Ise monogatari, Chapter 31

In days long past, when a man was passing a certain lady’s apartments at the palace, the lady, seeming to bear him some ill will, called out, ‘Go on, then, you creeper and see what becomes of you!’[1] The man replied:

罪もなき人をうけへば忘れ草おのが上にぞ生ふといふなる

tsumi mo naki
hito o uke’eba
wasuregusa
ono ga ue ni zo
ou to iu naru
When a sinless
Man you curse,
Forgotten, among the day-lillies
Upon you
Growing, will you be, they say!

64

Some among the women were very vexed by that.


[1] Sanjōnishi Sanetaka (1455-1537) identifies this as part of a poem from Shoku man’yōshū:

忘れゆくつらさはいかにいのちあらばよしや草葉よならむさがみむ

wasureyuku
tsurasa wa ika ni
inochi araba
yoshi ya kusaba
naramu saga mimu
To gradually forget
Your cruelty, somehow
Had I but life left,
Go on, then, you creeper, and
See what becomes of you!

Shoku man’yōshū is no longer extant, and so the accuracy of this cannot be determined (Horiuchi and Akiyama 1997, 111).

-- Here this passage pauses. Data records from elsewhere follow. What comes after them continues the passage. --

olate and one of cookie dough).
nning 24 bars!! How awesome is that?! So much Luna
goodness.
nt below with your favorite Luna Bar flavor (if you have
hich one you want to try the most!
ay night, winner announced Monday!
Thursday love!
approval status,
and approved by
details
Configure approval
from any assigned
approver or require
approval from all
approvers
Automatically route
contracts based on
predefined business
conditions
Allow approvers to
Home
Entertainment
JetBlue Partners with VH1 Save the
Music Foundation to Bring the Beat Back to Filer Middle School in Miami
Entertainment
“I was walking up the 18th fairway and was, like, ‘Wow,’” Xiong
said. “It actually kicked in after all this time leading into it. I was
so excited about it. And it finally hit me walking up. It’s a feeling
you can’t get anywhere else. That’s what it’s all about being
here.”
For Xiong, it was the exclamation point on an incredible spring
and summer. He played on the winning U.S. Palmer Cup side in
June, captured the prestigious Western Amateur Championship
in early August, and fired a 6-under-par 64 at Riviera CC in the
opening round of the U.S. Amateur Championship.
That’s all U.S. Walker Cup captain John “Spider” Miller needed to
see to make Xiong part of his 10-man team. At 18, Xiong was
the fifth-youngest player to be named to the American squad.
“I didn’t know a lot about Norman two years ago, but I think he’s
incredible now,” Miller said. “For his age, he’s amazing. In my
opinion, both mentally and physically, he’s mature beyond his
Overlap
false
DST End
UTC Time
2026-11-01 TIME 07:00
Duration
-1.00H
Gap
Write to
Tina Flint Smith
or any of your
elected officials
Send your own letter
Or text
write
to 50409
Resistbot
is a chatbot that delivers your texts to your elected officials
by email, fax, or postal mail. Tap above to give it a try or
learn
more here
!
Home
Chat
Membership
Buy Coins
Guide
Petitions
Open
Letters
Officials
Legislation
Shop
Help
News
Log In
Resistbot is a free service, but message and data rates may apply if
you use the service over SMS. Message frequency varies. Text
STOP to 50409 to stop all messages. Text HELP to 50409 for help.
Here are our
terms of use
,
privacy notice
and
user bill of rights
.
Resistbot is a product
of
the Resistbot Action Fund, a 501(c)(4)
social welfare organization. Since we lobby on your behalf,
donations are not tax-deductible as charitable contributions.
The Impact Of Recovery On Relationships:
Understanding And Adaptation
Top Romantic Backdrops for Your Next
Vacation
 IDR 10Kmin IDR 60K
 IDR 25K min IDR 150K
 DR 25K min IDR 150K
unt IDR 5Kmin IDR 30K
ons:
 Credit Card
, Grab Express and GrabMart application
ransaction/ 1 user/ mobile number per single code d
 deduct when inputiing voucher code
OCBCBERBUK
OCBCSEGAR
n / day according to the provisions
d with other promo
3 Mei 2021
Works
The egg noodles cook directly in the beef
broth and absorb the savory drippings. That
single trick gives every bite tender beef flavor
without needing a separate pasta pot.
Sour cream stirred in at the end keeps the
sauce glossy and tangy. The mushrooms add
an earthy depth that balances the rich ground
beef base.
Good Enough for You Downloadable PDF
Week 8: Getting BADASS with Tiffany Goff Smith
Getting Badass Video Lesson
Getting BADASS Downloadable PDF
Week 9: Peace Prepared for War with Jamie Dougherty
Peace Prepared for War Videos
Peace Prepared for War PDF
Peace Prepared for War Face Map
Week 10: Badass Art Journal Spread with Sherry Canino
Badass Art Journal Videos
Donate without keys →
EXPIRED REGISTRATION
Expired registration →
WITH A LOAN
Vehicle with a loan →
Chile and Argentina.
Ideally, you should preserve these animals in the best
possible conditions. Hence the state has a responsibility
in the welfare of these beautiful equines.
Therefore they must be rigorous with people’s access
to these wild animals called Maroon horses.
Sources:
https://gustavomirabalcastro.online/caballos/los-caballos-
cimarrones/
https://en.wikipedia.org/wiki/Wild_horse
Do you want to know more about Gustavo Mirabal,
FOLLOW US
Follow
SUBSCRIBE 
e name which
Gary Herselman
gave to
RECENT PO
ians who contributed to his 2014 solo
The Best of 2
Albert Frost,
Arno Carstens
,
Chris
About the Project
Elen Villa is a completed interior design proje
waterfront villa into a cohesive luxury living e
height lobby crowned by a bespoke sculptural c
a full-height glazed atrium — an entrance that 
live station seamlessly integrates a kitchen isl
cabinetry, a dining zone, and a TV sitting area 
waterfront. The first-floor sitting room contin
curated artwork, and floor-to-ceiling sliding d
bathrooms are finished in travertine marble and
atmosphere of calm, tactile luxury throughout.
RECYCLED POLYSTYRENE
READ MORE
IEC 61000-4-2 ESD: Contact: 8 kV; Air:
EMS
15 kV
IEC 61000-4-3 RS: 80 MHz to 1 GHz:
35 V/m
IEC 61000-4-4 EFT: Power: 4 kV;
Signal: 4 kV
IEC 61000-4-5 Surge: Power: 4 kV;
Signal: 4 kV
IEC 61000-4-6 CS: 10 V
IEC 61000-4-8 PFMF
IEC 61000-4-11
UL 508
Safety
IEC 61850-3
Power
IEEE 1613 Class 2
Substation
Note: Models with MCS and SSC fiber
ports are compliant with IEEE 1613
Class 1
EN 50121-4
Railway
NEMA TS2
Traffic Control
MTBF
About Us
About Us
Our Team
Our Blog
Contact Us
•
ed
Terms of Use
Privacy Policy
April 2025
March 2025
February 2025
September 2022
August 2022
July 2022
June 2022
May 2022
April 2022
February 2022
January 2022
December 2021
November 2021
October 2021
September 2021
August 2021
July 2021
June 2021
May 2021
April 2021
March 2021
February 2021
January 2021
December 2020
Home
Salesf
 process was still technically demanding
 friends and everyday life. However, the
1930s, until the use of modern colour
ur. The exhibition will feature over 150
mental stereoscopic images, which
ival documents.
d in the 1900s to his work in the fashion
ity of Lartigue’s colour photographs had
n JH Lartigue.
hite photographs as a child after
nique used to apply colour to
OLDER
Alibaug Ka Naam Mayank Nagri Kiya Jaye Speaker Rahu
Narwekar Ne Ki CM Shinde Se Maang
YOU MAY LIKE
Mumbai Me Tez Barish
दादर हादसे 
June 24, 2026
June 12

Kusaba (‘blade of grass’), which I have translated as ‘creeper’, was a slang term used to refer to an unfaithful man.

Ise Mongatari, Chapter 96

Written by a woman and sent to a man whom she had promised to marry, after her family have disagreed and taken her away:

秋かけていひしながらもあらなくに木の葉降りしくえにこそありけれ

aki kakete
iFisinagara mo
aranakuni
ko no Fa Furisiku
e ni koso arikere
‘When autumn comes’
I said,
And yet, ‘tis not to be;
Fallen leaves swept along
The inlet, indeed!

Ise Monogatari, Chapter 12

Once, long ago there was a man. He abducted someone’s daughter and when they reached Musashi Plain, as he was plainly a kidnapper, he would have been seized by the provincial governor’s men. Leaving the woman in the grasses, he fled. The pursuers, saying to themselves that doubtless the abductor was hiding there, set the plain alight. The woman, panicked, cried out:

武蔵野は今日はな燒きそ若草のつまもこもれり我もこもれり

musasino Fa
keFu Fa na yaki so
wakakusa no
tuma mo komoreri
ware mo komoreri
O, Musashi Plain
Burn not this day!
Fresh grass,
My man is hidden there,
As, too, am I…

Hearing this, they found her and, together with the man who had been found elsewhere, took her back with them.